After finishing the course inspection, my dad dropped me off at the Ironman Village and I hit up one of the athlete briefings. To my dismay, we were informed that the swim had been cancelled due to toxic algae in the Ohio River. Algae almost cancelled the swim in 2015, but the swimming ban was magically lifted on race day and then promptly reinstated. I’d been following the algae issue for several weeks and knew that it was going to be a close call, but I was sorely disappointed by the cancellation. This was my third swim cancellation in a row for 2019, so I’m starting to think that I’m a swim curse.
There was a mandatory bike check in on Saturday, and then I tried to do as little as possible for the rest of the day. My dad and I got dinner around 5:00 p.m. and then went back to the hotel to try to get to bed early. Since the swim was cancelled, there would be a time trial start on the bike starting at 9 a.m. I could sleep in a bit longer without the swim, but I still wanted to get to sleep as early as possible since it was still going to be a long day.

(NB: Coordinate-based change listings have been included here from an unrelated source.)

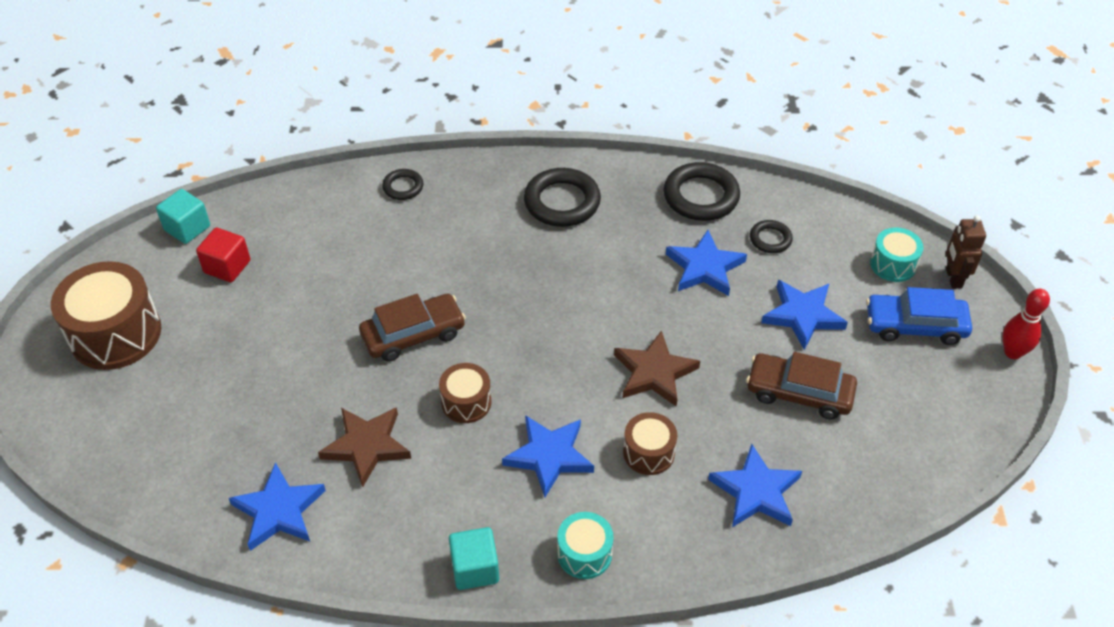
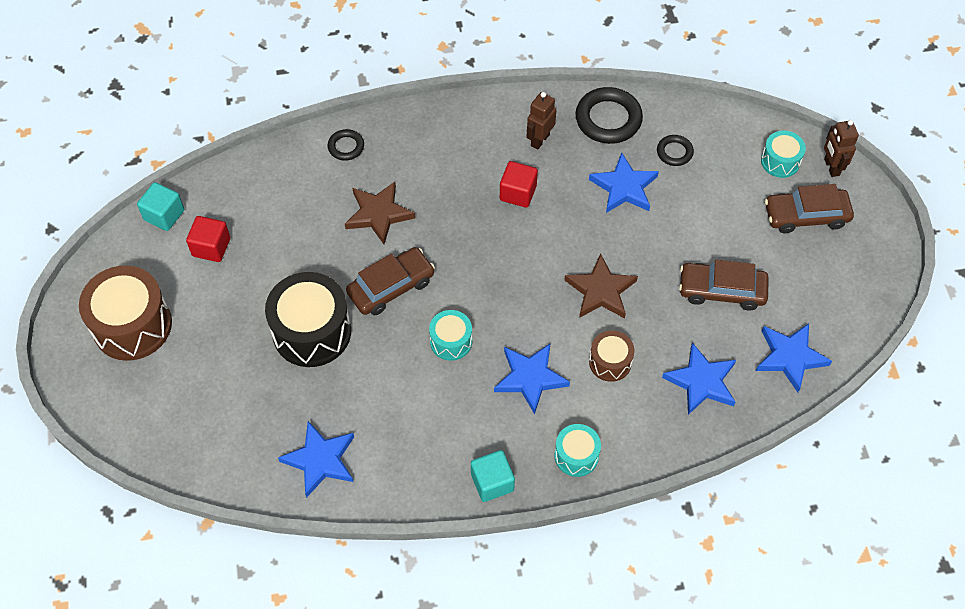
camera: 10 degrees left, 10 degrees up
brown star [318,407,411,487] -> brown star moved to [345,182,415,244]
brown drum [439,363,491,423] -> turquoise drum [429,310,472,361]
black ring [524,168,601,227] -> none
blue star [761,280,848,350] -> blue star moved to [756,323,832,392]
blue car [866,287,972,345] -> brown car [765,184,854,233]
red bowling pin [1002,289,1050,359] -> none
none -> black drum [265,272,351,367]
none -> red cube [500,161,538,208]
none -> brown robot [526,92,556,150]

As I laid in bed waiting to fall asleep, I was feeling way more melancholy than I should have. I’d been waiting for this race for two years, and I’d poured myself into getting ready for it. Still, I hadn’t fully gotten my mind right from my bike crash a few weeks back, and the swim cancellation was a giant punch to the gut. Maybe I was just being pessimistic, or maybe I had a premonition about how the next day was about to go down. Either way, when I finally did drift off to sleep, it was with a sense of unease unlike any I’d felt before a triathlon in the past.